Objective:
Copy the rows below, swapping every "longitude" for "lng" and leaving everything else the same.

Data for this task:
────────

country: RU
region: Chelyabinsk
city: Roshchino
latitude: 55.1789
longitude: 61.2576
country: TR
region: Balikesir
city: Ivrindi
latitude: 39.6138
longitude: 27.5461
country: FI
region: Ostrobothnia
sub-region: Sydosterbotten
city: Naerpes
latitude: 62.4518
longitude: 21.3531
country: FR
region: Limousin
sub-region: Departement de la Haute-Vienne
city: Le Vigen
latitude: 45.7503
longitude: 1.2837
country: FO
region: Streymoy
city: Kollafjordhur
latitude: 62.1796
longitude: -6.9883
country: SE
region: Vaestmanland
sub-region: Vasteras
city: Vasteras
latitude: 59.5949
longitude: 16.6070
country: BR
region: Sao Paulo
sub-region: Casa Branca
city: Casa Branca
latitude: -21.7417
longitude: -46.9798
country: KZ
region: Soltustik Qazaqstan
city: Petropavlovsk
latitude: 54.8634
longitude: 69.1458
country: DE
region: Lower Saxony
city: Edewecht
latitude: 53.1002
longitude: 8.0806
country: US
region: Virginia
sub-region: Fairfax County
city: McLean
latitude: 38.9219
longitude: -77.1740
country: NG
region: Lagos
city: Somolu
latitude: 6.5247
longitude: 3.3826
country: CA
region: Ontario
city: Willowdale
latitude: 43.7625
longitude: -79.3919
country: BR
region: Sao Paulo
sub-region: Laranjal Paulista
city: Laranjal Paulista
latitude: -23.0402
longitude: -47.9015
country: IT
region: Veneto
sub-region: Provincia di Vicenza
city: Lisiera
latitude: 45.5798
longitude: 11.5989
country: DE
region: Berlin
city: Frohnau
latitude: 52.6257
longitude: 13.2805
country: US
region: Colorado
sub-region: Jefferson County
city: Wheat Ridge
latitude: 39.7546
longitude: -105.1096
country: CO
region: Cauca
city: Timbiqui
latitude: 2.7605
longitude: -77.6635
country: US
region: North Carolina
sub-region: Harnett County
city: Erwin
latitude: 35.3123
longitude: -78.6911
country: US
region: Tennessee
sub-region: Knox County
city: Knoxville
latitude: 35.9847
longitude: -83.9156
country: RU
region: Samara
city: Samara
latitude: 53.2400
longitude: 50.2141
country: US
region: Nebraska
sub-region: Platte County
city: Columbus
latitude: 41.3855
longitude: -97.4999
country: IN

────────

Worked solution:
country: RU
region: Chelyabinsk
city: Roshchino
latitude: 55.1789
lng: 61.2576
country: TR
region: Balikesir
city: Ivrindi
latitude: 39.6138
lng: 27.5461
country: FI
region: Ostrobothnia
sub-region: Sydosterbotten
city: Naerpes
latitude: 62.4518
lng: 21.3531
country: FR
region: Limousin
sub-region: Departement de la Haute-Vienne
city: Le Vigen
latitude: 45.7503
lng: 1.2837
country: FO
region: Streymoy
city: Kollafjordhur
latitude: 62.1796
lng: -6.9883
country: SE
region: Vaestmanland
sub-region: Vasteras
city: Vasteras
latitude: 59.5949
lng: 16.6070
country: BR
region: Sao Paulo
sub-region: Casa Branca
city: Casa Branca
latitude: -21.7417
lng: -46.9798
country: KZ
region: Soltustik Qazaqstan
city: Petropavlovsk
latitude: 54.8634
lng: 69.1458
country: DE
region: Lower Saxony
city: Edewecht
latitude: 53.1002
lng: 8.0806
country: US
region: Virginia
sub-region: Fairfax County
city: McLean
latitude: 38.9219
lng: -77.1740
country: NG
region: Lagos
city: Somolu
latitude: 6.5247
lng: 3.3826
country: CA
region: Ontario
city: Willowdale
latitude: 43.7625
lng: -79.3919
country: BR
region: Sao Paulo
sub-region: Laranjal Paulista
city: Laranjal Paulista
latitude: -23.0402
lng: -47.9015
country: IT
region: Veneto
sub-region: Provincia di Vicenza
city: Lisiera
latitude: 45.5798
lng: 11.5989
country: DE
region: Berlin
city: Frohnau
latitude: 52.6257
lng: 13.2805
country: US
region: Colorado
sub-region: Jefferson County
city: Wheat Ridge
latitude: 39.7546
lng: -105.1096
country: CO
region: Cauca
city: Timbiqui
latitude: 2.7605
lng: -77.6635
country: US
region: North Carolina
sub-region: Harnett County
city: Erwin
latitude: 35.3123
lng: -78.6911
country: US
region: Tennessee
sub-region: Knox County
city: Knoxville
latitude: 35.9847
lng: -83.9156
country: RU
region: Samara
city: Samara
latitude: 53.2400
lng: 50.2141
country: US
region: Nebraska
sub-region: Platte County
city: Columbus
latitude: 41.3855
lng: -97.4999
country: IN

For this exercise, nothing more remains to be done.